Of all the entries below, retype only the lines from the one with "right shoulder: (440, 691)" through the one with "right back paw: (247, 638)", exactly as they appear.
*** Opening of MATERIAL PROVIDED ***
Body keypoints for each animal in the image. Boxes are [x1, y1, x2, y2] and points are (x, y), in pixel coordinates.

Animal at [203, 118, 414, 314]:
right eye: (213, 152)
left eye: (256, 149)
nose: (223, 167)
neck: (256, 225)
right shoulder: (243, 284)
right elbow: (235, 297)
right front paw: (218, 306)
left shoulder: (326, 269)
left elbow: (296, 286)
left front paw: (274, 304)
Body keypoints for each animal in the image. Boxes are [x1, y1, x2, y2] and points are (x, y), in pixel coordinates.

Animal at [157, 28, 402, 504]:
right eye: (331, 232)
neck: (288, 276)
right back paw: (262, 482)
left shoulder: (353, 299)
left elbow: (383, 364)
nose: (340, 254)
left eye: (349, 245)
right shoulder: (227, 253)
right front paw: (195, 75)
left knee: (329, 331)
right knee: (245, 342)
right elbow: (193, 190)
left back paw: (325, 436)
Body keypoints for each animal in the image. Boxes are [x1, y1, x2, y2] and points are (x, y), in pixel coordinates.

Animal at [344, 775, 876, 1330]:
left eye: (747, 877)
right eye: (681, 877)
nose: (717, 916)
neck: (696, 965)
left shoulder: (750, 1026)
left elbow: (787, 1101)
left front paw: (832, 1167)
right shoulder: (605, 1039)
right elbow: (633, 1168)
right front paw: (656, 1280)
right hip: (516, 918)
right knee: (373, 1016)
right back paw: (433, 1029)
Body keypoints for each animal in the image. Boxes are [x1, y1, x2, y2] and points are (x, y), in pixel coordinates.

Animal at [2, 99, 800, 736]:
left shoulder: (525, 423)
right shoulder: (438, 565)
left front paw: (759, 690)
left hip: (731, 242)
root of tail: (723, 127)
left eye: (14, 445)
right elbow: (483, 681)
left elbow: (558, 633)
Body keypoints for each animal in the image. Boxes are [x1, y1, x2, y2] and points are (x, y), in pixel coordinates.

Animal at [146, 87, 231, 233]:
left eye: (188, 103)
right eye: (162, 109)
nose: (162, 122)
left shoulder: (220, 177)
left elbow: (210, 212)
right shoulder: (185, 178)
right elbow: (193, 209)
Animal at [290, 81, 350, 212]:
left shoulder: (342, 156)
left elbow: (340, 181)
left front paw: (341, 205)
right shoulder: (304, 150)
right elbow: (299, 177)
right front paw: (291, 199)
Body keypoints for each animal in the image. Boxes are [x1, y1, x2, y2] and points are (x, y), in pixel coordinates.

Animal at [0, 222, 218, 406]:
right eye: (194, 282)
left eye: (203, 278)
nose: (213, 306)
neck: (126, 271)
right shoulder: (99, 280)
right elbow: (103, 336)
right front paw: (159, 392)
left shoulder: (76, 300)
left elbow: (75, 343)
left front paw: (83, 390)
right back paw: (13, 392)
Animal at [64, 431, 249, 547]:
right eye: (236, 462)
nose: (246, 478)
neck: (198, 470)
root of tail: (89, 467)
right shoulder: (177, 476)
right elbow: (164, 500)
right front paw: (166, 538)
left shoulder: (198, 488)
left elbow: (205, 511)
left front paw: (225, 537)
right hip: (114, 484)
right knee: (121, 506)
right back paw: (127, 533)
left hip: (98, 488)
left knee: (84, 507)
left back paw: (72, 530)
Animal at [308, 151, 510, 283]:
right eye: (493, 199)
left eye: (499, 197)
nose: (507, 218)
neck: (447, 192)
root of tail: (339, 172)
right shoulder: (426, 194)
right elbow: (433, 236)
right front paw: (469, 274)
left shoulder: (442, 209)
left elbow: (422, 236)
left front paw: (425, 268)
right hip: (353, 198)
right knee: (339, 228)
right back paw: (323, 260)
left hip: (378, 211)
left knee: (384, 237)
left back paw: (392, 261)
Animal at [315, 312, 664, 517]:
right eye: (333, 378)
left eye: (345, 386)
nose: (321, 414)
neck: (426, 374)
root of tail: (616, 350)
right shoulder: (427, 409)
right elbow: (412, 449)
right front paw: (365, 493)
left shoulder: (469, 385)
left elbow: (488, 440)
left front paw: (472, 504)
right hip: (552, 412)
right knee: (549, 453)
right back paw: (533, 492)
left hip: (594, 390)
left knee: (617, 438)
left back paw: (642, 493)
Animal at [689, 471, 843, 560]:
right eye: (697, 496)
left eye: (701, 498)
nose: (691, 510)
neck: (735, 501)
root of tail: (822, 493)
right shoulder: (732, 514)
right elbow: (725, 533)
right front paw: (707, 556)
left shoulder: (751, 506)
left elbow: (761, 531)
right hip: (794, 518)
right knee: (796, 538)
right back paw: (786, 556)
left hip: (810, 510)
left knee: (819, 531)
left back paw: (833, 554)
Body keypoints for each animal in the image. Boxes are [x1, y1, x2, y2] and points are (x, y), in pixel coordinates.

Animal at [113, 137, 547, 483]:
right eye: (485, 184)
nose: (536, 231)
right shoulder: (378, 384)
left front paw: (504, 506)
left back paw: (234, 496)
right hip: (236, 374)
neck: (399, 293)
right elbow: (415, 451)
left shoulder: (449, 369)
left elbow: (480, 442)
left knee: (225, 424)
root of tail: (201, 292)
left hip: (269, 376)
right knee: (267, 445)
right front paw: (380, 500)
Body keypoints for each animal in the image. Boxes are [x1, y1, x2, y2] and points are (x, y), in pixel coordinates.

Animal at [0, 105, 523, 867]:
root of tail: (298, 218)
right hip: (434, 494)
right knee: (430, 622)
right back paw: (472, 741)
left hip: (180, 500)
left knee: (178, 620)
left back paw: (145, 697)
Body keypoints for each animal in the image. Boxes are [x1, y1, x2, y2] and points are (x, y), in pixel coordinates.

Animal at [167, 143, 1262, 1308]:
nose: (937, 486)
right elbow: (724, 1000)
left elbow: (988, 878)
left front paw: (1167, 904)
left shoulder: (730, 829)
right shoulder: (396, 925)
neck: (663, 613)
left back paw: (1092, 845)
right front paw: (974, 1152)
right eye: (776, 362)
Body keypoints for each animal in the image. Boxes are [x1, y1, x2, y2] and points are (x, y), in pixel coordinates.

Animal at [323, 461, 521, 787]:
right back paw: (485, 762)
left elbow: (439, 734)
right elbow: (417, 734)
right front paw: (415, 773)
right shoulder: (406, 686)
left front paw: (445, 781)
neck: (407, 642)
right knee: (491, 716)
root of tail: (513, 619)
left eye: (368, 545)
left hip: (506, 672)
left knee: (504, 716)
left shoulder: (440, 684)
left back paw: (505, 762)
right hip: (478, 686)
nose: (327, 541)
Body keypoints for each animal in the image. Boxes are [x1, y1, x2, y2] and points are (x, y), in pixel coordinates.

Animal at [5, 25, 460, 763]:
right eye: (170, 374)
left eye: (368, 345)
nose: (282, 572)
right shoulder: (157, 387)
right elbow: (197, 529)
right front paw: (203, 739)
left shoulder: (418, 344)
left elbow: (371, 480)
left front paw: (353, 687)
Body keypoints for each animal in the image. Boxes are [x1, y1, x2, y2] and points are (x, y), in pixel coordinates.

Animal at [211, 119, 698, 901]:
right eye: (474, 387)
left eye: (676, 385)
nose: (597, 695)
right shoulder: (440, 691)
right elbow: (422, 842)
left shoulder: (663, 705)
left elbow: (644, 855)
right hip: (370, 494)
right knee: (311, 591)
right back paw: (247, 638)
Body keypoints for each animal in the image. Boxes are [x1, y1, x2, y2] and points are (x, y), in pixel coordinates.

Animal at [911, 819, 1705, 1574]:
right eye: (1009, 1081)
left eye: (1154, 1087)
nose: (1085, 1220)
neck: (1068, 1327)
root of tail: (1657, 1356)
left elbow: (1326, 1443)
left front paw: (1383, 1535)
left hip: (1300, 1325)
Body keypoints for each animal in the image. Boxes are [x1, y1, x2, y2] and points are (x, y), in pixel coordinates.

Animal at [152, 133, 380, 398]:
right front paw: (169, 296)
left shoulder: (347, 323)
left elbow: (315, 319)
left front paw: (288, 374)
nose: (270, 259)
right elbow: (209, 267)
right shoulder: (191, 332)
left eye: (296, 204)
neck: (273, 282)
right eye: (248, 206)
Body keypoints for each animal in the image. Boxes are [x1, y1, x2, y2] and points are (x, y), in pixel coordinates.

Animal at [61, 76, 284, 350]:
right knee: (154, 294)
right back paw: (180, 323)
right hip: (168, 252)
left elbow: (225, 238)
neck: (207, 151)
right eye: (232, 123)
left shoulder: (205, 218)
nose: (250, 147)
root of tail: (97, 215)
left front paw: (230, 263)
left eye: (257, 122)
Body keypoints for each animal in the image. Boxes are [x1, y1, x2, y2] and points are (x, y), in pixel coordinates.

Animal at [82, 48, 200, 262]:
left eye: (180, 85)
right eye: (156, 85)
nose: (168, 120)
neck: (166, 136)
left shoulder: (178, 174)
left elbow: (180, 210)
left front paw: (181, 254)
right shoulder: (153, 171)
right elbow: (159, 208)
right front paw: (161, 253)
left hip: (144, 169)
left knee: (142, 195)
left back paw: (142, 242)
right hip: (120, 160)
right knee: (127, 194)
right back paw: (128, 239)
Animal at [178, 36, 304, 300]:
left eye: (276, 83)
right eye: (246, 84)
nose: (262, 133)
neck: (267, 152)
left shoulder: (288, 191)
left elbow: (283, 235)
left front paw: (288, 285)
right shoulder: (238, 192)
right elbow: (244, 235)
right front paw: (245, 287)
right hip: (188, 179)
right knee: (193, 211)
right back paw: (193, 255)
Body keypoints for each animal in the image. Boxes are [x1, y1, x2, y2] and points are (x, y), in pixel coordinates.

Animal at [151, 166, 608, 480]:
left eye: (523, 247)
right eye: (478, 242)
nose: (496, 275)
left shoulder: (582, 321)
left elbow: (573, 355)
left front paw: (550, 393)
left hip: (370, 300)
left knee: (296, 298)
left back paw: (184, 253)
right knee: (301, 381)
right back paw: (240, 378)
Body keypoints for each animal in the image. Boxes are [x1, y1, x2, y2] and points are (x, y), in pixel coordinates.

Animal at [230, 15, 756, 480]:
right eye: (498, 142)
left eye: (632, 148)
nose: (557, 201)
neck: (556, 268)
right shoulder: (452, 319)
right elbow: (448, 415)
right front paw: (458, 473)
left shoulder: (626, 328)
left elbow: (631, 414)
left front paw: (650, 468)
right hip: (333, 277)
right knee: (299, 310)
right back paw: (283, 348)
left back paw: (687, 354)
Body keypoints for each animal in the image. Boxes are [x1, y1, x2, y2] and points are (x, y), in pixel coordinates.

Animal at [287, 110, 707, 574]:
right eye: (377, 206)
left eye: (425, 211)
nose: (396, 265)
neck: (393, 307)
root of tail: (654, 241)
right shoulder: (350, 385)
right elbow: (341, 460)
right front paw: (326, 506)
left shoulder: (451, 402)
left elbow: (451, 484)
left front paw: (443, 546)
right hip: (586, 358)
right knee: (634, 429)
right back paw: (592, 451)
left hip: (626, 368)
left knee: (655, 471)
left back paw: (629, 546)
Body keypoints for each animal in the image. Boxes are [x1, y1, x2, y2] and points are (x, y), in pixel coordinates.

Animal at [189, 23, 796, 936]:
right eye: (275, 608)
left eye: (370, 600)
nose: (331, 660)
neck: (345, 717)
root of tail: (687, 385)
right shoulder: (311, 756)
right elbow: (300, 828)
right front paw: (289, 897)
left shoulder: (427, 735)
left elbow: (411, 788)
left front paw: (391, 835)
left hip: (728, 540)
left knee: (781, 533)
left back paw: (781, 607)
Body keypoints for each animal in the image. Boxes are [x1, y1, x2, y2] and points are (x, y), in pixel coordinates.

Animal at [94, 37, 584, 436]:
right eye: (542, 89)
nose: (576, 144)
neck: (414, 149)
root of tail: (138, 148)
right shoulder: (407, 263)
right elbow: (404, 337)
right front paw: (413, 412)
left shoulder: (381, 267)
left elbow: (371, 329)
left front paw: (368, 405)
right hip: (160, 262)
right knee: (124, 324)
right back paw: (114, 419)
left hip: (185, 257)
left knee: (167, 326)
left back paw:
*** Close of MATERIAL PROVIDED ***
:: OUTPUT FOR THIS TASK ::
right shoulder: (440, 691)
right elbow: (422, 842)
left shoulder: (663, 705)
left elbow: (644, 855)
right hip: (370, 494)
right knee: (311, 591)
right back paw: (247, 638)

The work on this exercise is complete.